Indonesia, sementara itu, menyumbang sekitar 2 persen dari total tutupan hutan global, kira-kira setara dengan 92 juta hektar.

Pemerintah Indonesia juga mengklaim bahwa laju deforestasi telah melambat, meskipun data resmi menunjukkan kenyataan yang lebih kompleks.

Menurut Kementerian Lingkungan Hidup dan Kehutanan, Indonesia kehilangan 493.300 ha hutan pada tahun 2017 hingga 2018, tetapi menindaklanjutinya dengan 53.900 ha hutan yang ditanami kembali, memangkas kerugian bersih menjadi 439.400 ha.

Pada periode 2018 hingga 2019, Indonesia kehilangan 465.500 ha tutupan hutan dan hanya menanam kembali 3.100 ha, menjadikan hilangnya tutupan hutan bersih menjadi 462.400 ha.

“Deforestasi global telah menurun hampir 40 persen, dan Indonesia telah memberikan kontribusi penting terhadap penurunan tersebut. Tingkat deforestasi tahunan Indonesia mencapai lebih dari 3,5 juta ha antara tahun 1996 dan 2000, tetapi sekarang telah berkurang sebesar 0,44 juta ha dan akan terus menurun di masa mendatang,” Menteri Lingkungan dan Kehutanan Siti Nurbaya Bakar mengatakan selama acara peluncuran virtual SOFO.

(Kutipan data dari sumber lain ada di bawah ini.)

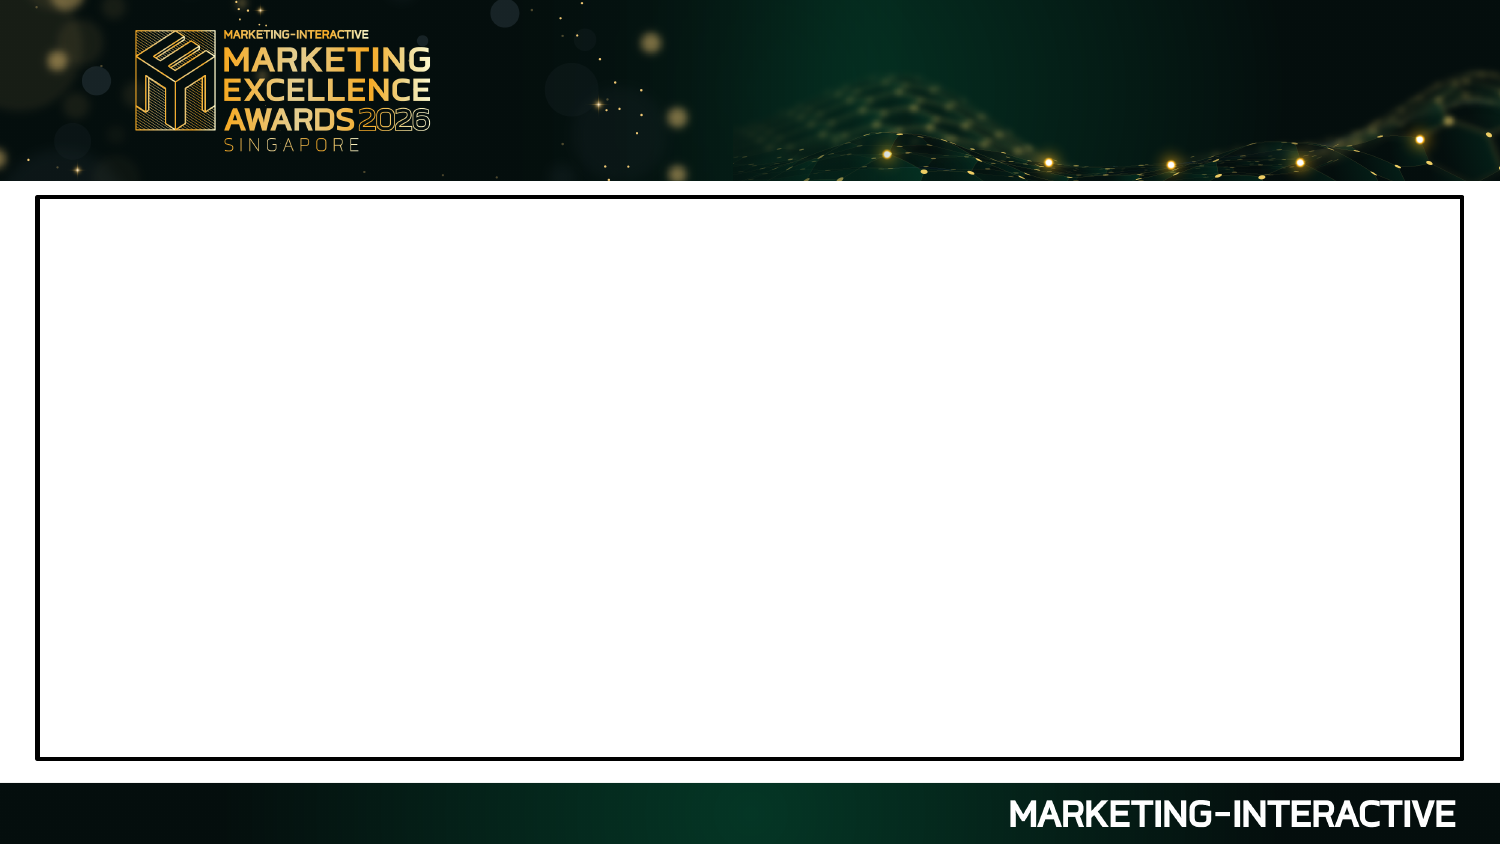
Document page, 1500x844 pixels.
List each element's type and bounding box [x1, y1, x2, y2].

Deforestasi Berkurang Secara Global Tetapi Tetap Mengkhawatirkan di Indonesia

Siti mengatakan pengurangan laju deforestasi adalah hasil dari beberapa langkah yang dilakukan oleh pemerintah, termasuk kegiatan restorasi lahan gambut, moratorium perkebunan kelapa sawit baru dan tinjauan perkebunan yang ada dan sistem verifikasi legalitas kayu (SVLK) untuk ekspor kayu.

Pemerintah juga akan menerima hibah US $ 56 juta dari Norwegia pada Juni tahun ini, sebagai pembayaran pertama untuk pengurangan sukses Indonesia dalam deforestasi dan emisi karbon di bawah skema Pengurangan Emisi dari Deforestasi dan Degradasi Hutan (REDD +).